I left office today, after 60 days’ working.
I actually liked this job, it’s nice, fun and though a little embarrassing sometimes, it’s not hard.
And most of all, I really like these people there, not perfect, but good guys no less. Certainly I will miss them.
I was not able to convince Uncle Zhu that it’s important for me to pursue advanced studies, not for better salary, not for another job, but for my own… how to say, completion? promote?
Yet he didn’t persuade me to give up my IDEAL. And his all-women-want-easy-life attitude more or less pissed me off… a little.
Why do I want a easy life when I’m only 23 full of energy? Why do I want a cocky man in my life when I enjoy my freedom? And WHY can’t I be ideal when it’s perfect period of my lifetime just to be so?!
Isn’t it a privilege for the young to dream, to fight for dream. Even at last I fail, cry my eyes out, isn’t it way to make me tough and mature? How can you expect the young to be mature when they are not even through their ideal???
Met Mr Jun at Jiazhou Garden, and along with him I took company bus first time.
Also first day of Shape Up Exercise.
First day during my off-the-job training for 1 month. SOOOOOO boring!!!!
Since I sat down in the new office, I have played computer for a whole day!!
But at least, office is much cooler than the hall. That’s may count for something, I think.
I dont know if he’s serious or kidding. I mean, it’s not even 2 months since we meet and we almost know nothing about each other. How can you like some one you barely know.

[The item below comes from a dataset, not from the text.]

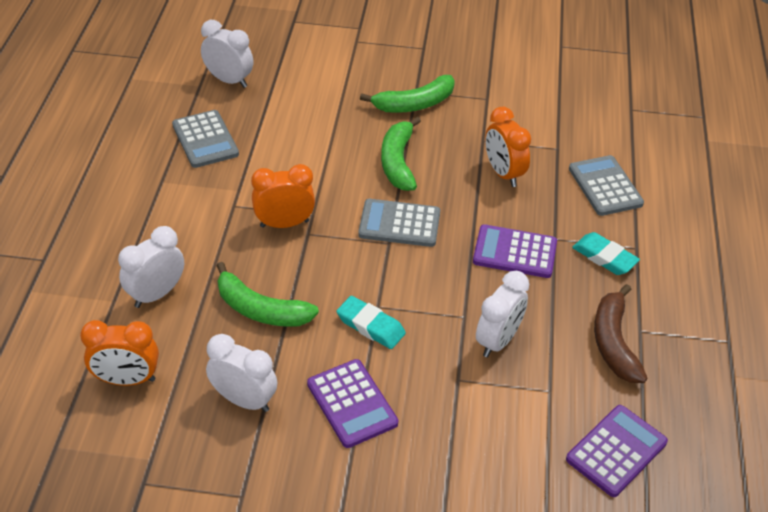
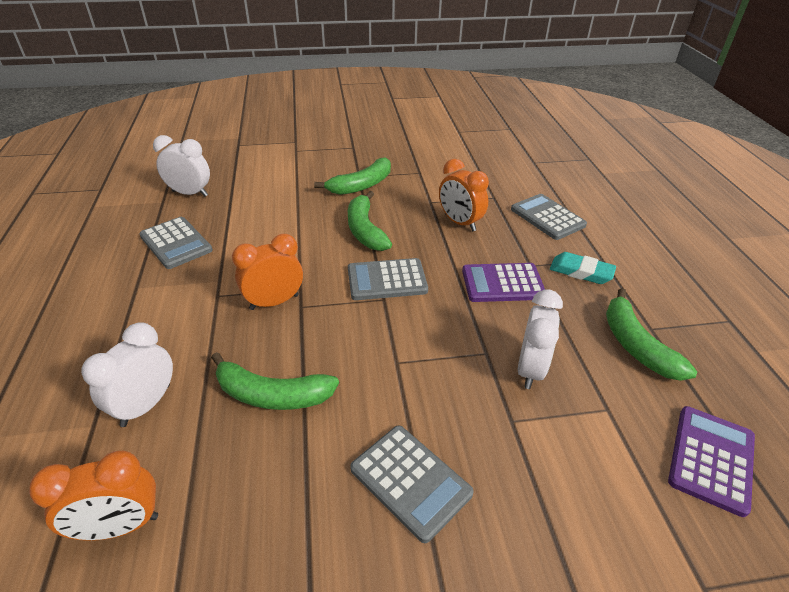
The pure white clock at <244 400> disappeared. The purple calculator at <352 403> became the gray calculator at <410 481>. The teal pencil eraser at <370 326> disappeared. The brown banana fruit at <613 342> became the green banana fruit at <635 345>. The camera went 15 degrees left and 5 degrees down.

Also, I never feel comfortable dealing with these things. Right now, I’m really confused and weary.
It’s not my good day!
Through guide tour for Mr Guo Dingping, I’m sooo nerves and lousy!
I hate myself for acting poorly and I’m afraid of losing interests in this work if this continue.
Received my first, pitiful salary of ￥744
normal. well, to be honest, i forgot …
early morning, i made a fool of myself about the arrange of duty. what a embarrassed situation.